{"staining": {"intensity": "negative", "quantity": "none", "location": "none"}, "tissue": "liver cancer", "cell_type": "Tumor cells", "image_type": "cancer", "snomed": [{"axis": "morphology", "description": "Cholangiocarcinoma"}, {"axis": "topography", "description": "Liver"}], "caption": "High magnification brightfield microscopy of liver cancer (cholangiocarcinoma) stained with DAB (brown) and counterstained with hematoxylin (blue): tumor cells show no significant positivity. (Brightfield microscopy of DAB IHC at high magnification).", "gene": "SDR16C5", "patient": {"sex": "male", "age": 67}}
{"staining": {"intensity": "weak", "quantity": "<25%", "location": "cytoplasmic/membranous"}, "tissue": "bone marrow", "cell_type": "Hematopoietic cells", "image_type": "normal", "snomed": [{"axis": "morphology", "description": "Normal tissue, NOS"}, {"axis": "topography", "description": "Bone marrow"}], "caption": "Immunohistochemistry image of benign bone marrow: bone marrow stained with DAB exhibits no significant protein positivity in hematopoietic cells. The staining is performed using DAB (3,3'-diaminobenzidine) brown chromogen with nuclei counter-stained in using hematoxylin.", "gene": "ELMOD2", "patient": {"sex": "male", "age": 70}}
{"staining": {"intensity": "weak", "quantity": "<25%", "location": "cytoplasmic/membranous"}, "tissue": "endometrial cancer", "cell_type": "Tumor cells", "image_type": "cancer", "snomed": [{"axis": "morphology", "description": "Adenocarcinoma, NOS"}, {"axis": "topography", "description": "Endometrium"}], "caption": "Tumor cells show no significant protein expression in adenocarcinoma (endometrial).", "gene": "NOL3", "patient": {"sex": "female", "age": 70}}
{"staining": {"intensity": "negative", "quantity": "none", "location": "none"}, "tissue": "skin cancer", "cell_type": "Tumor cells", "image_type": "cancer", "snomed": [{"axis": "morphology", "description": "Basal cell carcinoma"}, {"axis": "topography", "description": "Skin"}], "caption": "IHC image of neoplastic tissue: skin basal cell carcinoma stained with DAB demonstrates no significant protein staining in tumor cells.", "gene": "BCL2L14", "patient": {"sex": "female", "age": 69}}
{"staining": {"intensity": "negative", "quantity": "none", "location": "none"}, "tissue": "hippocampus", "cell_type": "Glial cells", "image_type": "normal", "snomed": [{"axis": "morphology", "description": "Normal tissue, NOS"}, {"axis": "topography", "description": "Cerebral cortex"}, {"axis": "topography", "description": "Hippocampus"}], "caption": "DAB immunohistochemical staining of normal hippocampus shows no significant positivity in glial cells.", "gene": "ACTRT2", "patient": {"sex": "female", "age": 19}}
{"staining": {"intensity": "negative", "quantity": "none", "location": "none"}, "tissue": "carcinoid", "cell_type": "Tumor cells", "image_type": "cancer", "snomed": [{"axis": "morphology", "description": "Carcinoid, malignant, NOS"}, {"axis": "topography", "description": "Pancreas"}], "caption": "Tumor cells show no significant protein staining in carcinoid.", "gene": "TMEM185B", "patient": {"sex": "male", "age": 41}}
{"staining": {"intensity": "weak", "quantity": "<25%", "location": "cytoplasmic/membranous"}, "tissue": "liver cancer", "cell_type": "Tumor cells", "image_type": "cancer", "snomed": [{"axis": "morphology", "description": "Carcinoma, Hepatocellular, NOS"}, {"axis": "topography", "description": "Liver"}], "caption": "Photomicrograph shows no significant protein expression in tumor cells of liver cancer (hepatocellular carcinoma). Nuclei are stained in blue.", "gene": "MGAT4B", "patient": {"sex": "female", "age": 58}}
★ ★ ★ ★
> Required work: What is wanted is an exact copy of the data.

> The answer:
{"staining": {"intensity": "negative", "quantity": "none", "location": "none"}, "tissue": "liver cancer", "cell_type": "Tumor cells", "image_type": "cancer", "snomed": [{"axis": "morphology", "description": "Cholangiocarcinoma"}, {"axis": "topography", "description": "Liver"}], "caption": "High magnification brightfield microscopy of liver cancer (cholangiocarcinoma) stained with DAB (brown) and counterstained with hematoxylin (blue): tumor cells show no significant positivity. (Brightfield microscopy of DAB IHC at high magnification).", "gene": "SDR16C5", "patient": {"sex": "male", "age": 67}}
{"staining": {"intensity": "weak", "quantity": "<25%", "location": "cytoplasmic/membranous"}, "tissue": "bone marrow", "cell_type": "Hematopoietic cells", "image_type": "normal", "snomed": [{"axis": "morphology", "description": "Normal tissue, NOS"}, {"axis": "topography", "description": "Bone marrow"}], "caption": "Immunohistochemistry image of benign bone marrow: bone marrow stained with DAB exhibits no significant protein positivity in hematopoietic cells. The staining is performed using DAB (3,3'-diaminobenzidine) brown chromogen with nuclei counter-stained in using hematoxylin.", "gene": "ELMOD2", "patient": {"sex": "male", "age": 70}}
{"staining": {"intensity": "weak", "quantity": "<25%", "location": "cytoplasmic/membranous"}, "tissue": "endometrial cancer", "cell_type": "Tumor cells", "image_type": "cancer", "snomed": [{"axis": "morphology", "description": "Adenocarcinoma, NOS"}, {"axis": "topography", "description": "Endometrium"}], "caption": "Tumor cells show no significant protein expression in adenocarcinoma (endometrial).", "gene": "NOL3", "patient": {"sex": "female", "age": 70}}
{"staining": {"intensity": "negative", "quantity": "none", "location": "none"}, "tissue": "skin cancer", "cell_type": "Tumor cells", "image_type": "cancer", "snomed": [{"axis": "morphology", "description": "Basal cell carcinoma"}, {"axis": "topography", "description": "Skin"}], "caption": "IHC image of neoplastic tissue: skin basal cell carcinoma stained with DAB demonstrates no significant protein staining in tumor cells.", "gene": "BCL2L14", "patient": {"sex": "female", "age": 69}}
{"staining": {"intensity": "negative", "quantity": "none", "location": "none"}, "tissue": "hippocampus", "cell_type": "Glial cells", "image_type": "normal", "snomed": [{"axis": "morphology", "description": "Normal tissue, NOS"}, {"axis": "topography", "description": "Cerebral cortex"}, {"axis": "topography", "description": "Hippocampus"}], "caption": "DAB immunohistochemical staining of normal hippocampus shows no significant positivity in glial cells.", "gene": "ACTRT2", "patient": {"sex": "female", "age": 19}}
{"staining": {"intensity": "negative", "quantity": "none", "location": "none"}, "tissue": "carcinoid", "cell_type": "Tumor cells", "image_type": "cancer", "snomed": [{"axis": "morphology", "description": "Carcinoid, malignant, NOS"}, {"axis": "topography", "description": "Pancreas"}], "caption": "Tumor cells show no significant protein staining in carcinoid.", "gene": "TMEM185B", "patient": {"sex": "male", "age": 41}}
{"staining": {"intensity": "weak", "quantity": "<25%", "location": "cytoplasmic/membranous"}, "tissue": "liver cancer", "cell_type": "Tumor cells", "image_type": "cancer", "snomed": [{"axis": "morphology", "description": "Carcinoma, Hepatocellular, NOS"}, {"axis": "topography", "description": "Liver"}], "caption": "Photomicrograph shows no significant protein expression in tumor cells of liver cancer (hepatocellular carcinoma). Nuclei are stained in blue.", "gene": "MGAT4B", "patient": {"sex": "female", "age": 58}}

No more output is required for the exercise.